It’s all about the fireplace in week five of the One Room Challenge sponsored by #ORC and #BHGORC.
As I have said before, this is my fourth ORC but I have never been so far behind at this stage. Usually by week five I am putting on the finishing touches getting ready to take photos. At this point we are still waiting for carpet and wallpaper.
I was so grateful when we received an email last week indicating that the One Room Challenge had been extended by one week. I am hoping that the things we are waiting for, arrive and that we can finish this room in the allotted time.
This is what happened so far on my project in Week One, Week Two, Week Three and Week Four.
Let me tell you about the progress we made this week.
Stencilling the Fireplace Hearth
I posted a picture on Instagram last week of me stencilling the hearth and I am happy to say that is finally complete.
I selected the Nagoya tile stencil from Cutting Edge Stencils in size 6 x 6. The sizing worked out perfectly as the hearth has two rows of 6 x 6 stencils.
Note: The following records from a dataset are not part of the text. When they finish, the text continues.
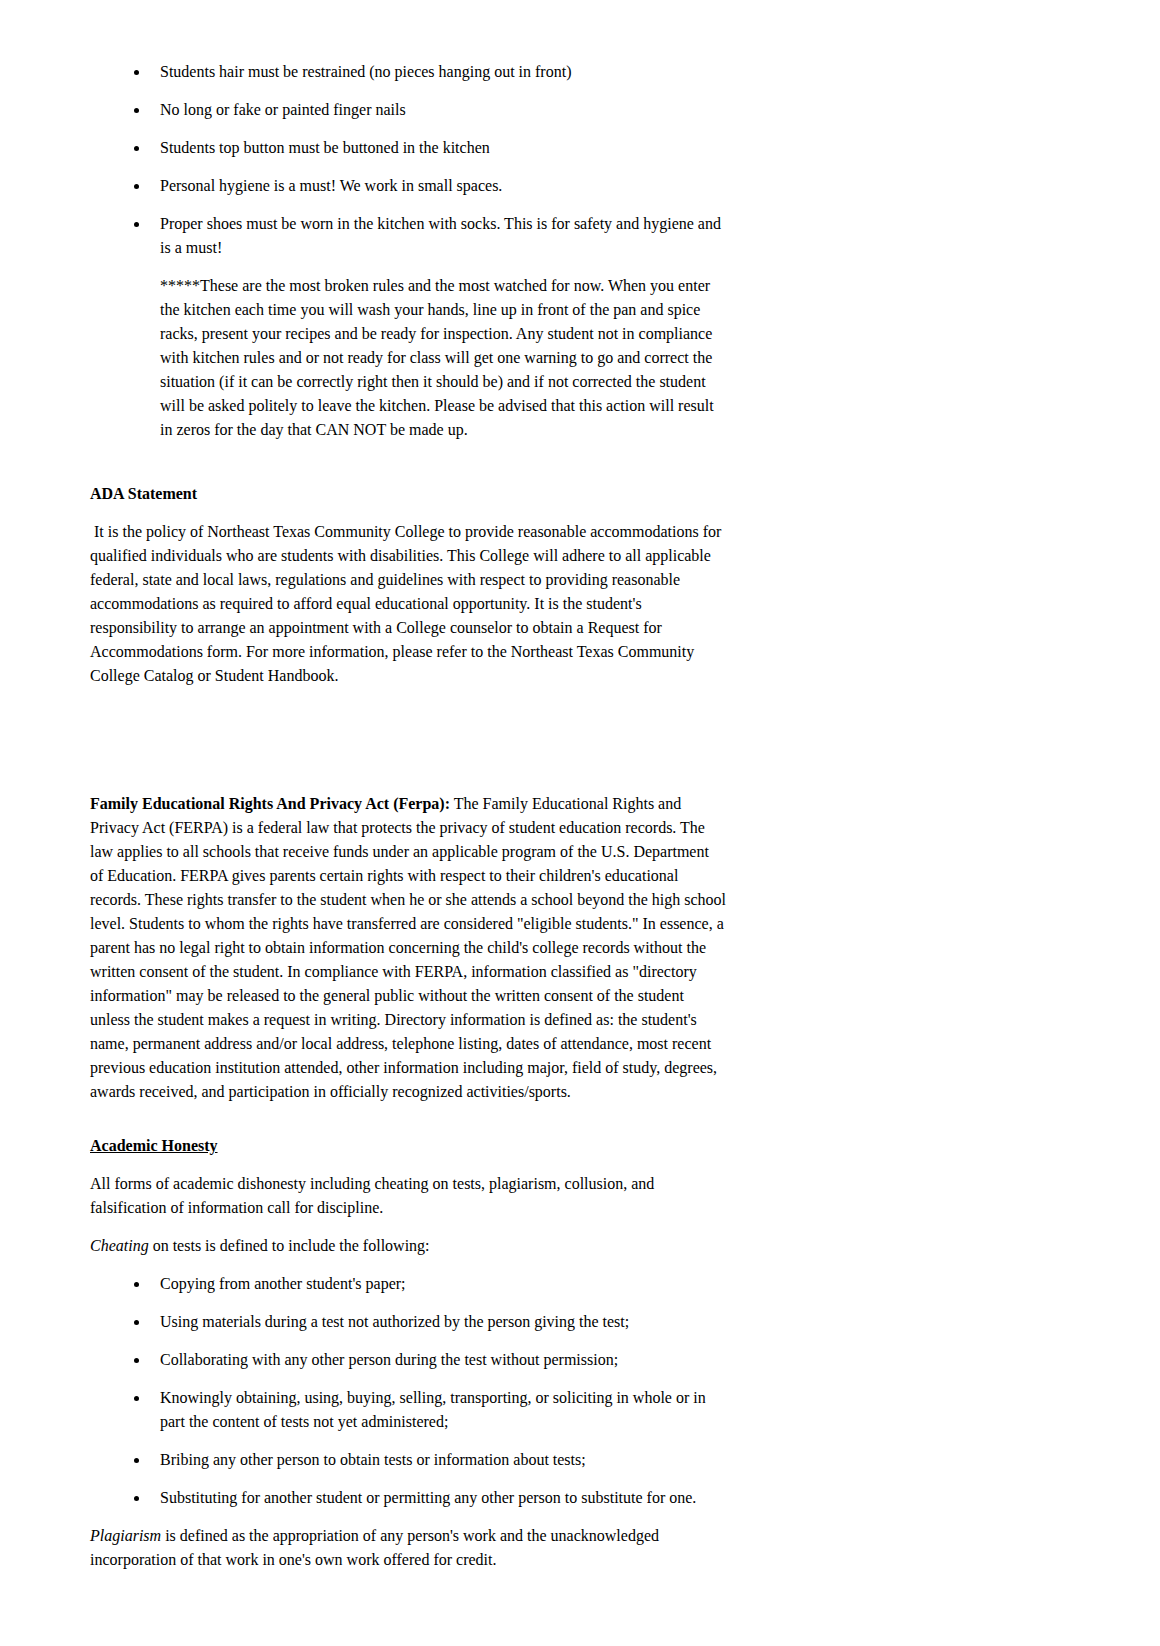Students hair must be restrained (no pieces hanging out in front)
No long or fake or painted finger nails
Students top button must be buttoned in the kitchen
Personal hygiene is a must! We work in small spaces.
Proper shoes must be worn in the kitchen with socks. This is for safety and hygiene and is a must!
*****These are the most broken rules and the most watched for now. When you enter the kitchen each time you will wash your hands, line up in front of the pan and spice racks, present your recipes and be ready for inspection. Any student not in compliance with kitchen rules and or not ready for class will get one warning to go and correct the situation (if it can be correctly right then it should be) and if not corrected the student will be asked politely to leave the kitchen. Please be advised that this action will result in zeros for the day that CAN NOT be made up.
ADA Statement
It is the policy of Northeast Texas Community College to provide reasonable accommodations for qualified individuals who are students with disabilities. This College will adhere to all applicable federal, state and local laws, regulations and guidelines with respect to providing reasonable accommodations as required to afford equal educational opportunity. It is the student's responsibility to arrange an appointment with a College counselor to obtain a Request for Accommodations form. For more information, please refer to the Northeast Texas Community College Catalog or Student Handbook.
Family Educational Rights And Privacy Act (Ferpa): The Family Educational Rights and Privacy Act (FERPA) is a federal law that protects the privacy of student education records. The law applies to all schools that receive funds under an applicable program of the U.S. Department of Education. FERPA gives parents certain rights with respect to their children's educational records. These rights transfer to the student when he or she attends a school beyond the high school level. Students to whom the rights have transferred are considered "eligible students." In essence, a parent has no legal right to obtain information concerning the child's college records without the written consent of the student. In compliance with FERPA, information classified as "directory information" may be released to the general public without the written consent of the student unless the student makes a request in writing. Directory information is defined as: the student's name, permanent address and/or local address, telephone listing, dates of attendance, most recent previous education institution attended, other information including major, field of study, degrees, awards received, and participation in officially recognized activities/sports.
Academic Honesty
All forms of academic dishonesty including cheating on tests, plagiarism, collusion, and falsification of information call for discipline.
Cheating on tests is defined to include the following:
Copying from another student's paper;
Using materials during a test not authorized by the person giving the test;
Collaborating with any other person during the test without permission;
Knowingly obtaining, using, buying, selling, transporting, or soliciting in whole or in part the content of tests not yet administered;
Bribing any other person to obtain tests or information about tests;
Substituting for another student or permitting any other person to substitute for one.
Plagiarism is defined as the appropriation of any person's work and the unacknowledged incorporation of that work in one's own work offered for credit.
Here are a couple of things that I feel are important when stencilling:
- Use the right brush. This is the brush I have used both times I have stencilled and it works really well. It is used with a dabbing motion and I think that helps to reduce the amount of bleeding under the stencil.
- Trim the stencil. If you are going to stencil on tiles that are beside each other, it is important to trim the excess off the stencil. This is done so the excess doesn’t rub on the tiles you just painted.
- Do not use too much paint. The instructions suggest putting the paint on a paper plate and dabbing the excess off before you apply the paint. This is important to avoid bleeding.
- Go back and touch up. Once I was finished stencilling, I went back to cover up the grey paint that I got other the white and vice versa and also to tidy up any bleeds, with a tiny art paint brush.
- Once the paint is cured (24 hrs), apply a clear top coat. I used a satin, non-toxic top coat so there would be no shine.
Installing the Fireplace Mantle
Another area where we made progress was on the mantle. I mentioned in a previous week, that we bought a piece of maple at a local wood store (9 1/4 inches deep, 11/2 thick and 79 in long). This is the installation process:
- We measured the length of the mantle. The TV will be on the other side of the fireplace so we wanted space between the TV and the mantle. We also decided on the height.
- Hubby took over from here. He cut the wood to length, sanded it and applied a clear coat.
- Four pieces of 1/2 inch re-bar, two feet in length, were purchased. He only needed 12 inches in length so he cut them down using a grinder. (You can get re-bar in smaller lengths, but he was not exactly sure of the length he would need)
- He also used the grinder to smooth out the uneven bits on the ends of the re-bar that would be going into the wood. This was done so that the re-bar would slide easily into the wood.
- The next step was to make four evenly spaced marks on the brick on the brick.
- Of course, my super meticulous husband made a template of the marks. He used a left over piece of straight trim, on which he added the exact markings from the fireplace. He then transposed those markings on to the wood.
- In the places that he marked on the wood he made 3/8 in pilot holes, free hand, with a long bit, 6 inches deep. He did this because it is easier to drill a thin hole more accurately than a thick one.
- It was then much easier to make the hole bigger using the 5/8 wood drill bit. He made the holes six inches deep.
- On the fireplace, he used a 1/2 inch masonry bit, to drill six inch holes into the mortar.
- Using a lump hammer he hammered the re-bar into the pre-drilled holes in the fireplace.
- Hubby lifted the wood, lined the re-bar up to the pre-drilled holes and slid it on.
In other progress, I have started making decorative pillow covers. Hubby’s job this coming week, while we wait for the carpet and the wallpaper to arrive, is to change all the electrical outlets to white.